Given the high proportion of patients with MS disease control after the first year of treatment, especially when considering less strict disease activity such as MEDA, it is tempting to suggest a possible opportunity to readapt BCDT at the 18-month time period. Furthermore, given the risk of developing significant treatment-induced hypoIgG at 30 months and the non-negligible risk of SAE occurring after a mean of 4 cycles of BCDT (i.e. 18-months), this time point may be useful in future studies that look to tailor anti-CD20 therapies.
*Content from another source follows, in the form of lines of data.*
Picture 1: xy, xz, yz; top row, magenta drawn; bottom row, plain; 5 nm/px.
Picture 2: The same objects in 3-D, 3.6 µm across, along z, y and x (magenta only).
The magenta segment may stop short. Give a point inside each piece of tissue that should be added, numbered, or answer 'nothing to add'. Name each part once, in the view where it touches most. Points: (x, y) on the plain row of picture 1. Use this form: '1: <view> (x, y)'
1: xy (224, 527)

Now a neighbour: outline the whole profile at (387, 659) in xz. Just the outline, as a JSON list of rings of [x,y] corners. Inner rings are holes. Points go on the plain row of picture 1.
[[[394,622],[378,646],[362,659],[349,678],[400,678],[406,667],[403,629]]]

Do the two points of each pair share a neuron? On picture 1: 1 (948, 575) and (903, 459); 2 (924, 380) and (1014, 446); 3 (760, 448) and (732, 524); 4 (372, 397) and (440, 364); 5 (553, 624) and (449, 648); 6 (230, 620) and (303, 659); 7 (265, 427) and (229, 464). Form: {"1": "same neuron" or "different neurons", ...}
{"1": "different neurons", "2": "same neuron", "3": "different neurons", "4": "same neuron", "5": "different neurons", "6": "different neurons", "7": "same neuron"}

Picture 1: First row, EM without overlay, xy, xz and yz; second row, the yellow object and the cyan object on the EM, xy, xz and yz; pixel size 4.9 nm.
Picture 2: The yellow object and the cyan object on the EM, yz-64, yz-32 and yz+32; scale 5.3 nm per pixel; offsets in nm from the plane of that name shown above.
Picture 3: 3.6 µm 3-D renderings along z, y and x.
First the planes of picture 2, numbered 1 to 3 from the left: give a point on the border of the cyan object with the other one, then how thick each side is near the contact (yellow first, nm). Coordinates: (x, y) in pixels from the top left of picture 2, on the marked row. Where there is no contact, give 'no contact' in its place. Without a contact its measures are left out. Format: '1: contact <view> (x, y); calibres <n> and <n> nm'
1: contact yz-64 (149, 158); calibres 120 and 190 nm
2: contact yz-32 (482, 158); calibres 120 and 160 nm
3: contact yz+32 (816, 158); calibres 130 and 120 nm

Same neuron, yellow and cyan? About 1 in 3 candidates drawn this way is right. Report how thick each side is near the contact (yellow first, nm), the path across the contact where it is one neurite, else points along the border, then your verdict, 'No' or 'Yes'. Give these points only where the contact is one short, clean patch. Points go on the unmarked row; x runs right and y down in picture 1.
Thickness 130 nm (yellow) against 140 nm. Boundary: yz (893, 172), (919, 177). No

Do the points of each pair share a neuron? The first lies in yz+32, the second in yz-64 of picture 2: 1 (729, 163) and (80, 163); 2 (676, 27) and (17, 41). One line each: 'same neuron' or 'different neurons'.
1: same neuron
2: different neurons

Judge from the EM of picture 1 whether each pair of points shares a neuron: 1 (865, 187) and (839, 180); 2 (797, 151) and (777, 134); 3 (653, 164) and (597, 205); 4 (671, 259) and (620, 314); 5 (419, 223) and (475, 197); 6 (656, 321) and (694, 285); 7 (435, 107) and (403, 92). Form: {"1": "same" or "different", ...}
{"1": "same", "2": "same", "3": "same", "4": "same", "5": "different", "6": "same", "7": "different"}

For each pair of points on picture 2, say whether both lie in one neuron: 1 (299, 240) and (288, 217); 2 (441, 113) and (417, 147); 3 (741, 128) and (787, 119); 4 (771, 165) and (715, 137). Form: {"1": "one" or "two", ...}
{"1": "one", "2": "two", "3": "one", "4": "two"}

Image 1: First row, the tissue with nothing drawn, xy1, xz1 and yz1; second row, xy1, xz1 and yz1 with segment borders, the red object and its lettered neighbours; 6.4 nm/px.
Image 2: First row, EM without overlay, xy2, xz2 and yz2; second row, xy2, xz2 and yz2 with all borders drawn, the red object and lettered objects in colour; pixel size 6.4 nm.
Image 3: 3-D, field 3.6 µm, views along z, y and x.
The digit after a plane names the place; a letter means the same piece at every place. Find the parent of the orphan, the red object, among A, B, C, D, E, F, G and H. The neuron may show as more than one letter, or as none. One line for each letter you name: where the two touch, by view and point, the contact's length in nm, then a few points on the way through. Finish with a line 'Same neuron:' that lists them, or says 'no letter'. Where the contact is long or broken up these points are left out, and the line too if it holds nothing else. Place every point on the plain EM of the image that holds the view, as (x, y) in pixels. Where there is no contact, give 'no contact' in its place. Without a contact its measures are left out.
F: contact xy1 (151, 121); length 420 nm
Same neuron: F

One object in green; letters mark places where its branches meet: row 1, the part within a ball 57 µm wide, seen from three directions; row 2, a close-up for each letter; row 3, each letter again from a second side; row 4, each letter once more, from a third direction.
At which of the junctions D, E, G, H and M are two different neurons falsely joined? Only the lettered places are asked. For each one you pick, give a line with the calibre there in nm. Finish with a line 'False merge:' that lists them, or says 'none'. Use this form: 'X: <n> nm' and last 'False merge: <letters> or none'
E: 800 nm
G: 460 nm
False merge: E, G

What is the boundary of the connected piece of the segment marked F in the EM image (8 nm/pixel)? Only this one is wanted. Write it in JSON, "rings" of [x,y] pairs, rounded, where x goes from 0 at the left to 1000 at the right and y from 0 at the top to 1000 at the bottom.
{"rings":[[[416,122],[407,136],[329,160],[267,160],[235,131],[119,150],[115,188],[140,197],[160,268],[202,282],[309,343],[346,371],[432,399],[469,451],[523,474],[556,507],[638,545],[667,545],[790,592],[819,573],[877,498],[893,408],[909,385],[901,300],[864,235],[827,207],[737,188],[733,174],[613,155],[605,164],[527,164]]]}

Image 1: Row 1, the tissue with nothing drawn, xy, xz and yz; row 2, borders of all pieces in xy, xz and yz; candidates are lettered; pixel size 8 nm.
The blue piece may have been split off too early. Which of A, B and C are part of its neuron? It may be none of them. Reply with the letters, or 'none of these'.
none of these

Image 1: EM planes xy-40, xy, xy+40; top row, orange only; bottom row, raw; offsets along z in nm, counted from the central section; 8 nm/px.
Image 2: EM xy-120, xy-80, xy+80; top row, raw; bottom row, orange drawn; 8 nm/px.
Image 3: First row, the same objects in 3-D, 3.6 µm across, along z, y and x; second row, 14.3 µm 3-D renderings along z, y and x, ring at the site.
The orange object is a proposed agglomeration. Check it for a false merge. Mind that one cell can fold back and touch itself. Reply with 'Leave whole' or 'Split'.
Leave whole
Rheumatological diseases have readapted their treatment strategy by a “treat-to-target approach” based on clinical activity [9], yet with respect to certain autoimmune neurological diseases the treatment strategy is based on biological parameters rather than new clinical activity [17, 18]. Our study suggests that sustained CD19+ B-cell depletion is insufficient to predict clinical or radiological disease control in MS patients, and therefore may not be a useful guide in order to aid neurologists in tailoring BCDT reinfusion in this patient population. These data highlight other variables that may need to be considered in the balance for BCDT tailoring, such as prior LIT. A randomized controlled trial would be useful in order to investigate a potential induction strategy followed by maintenance therapy, similar to other autoimmune diseases treated with BCDT.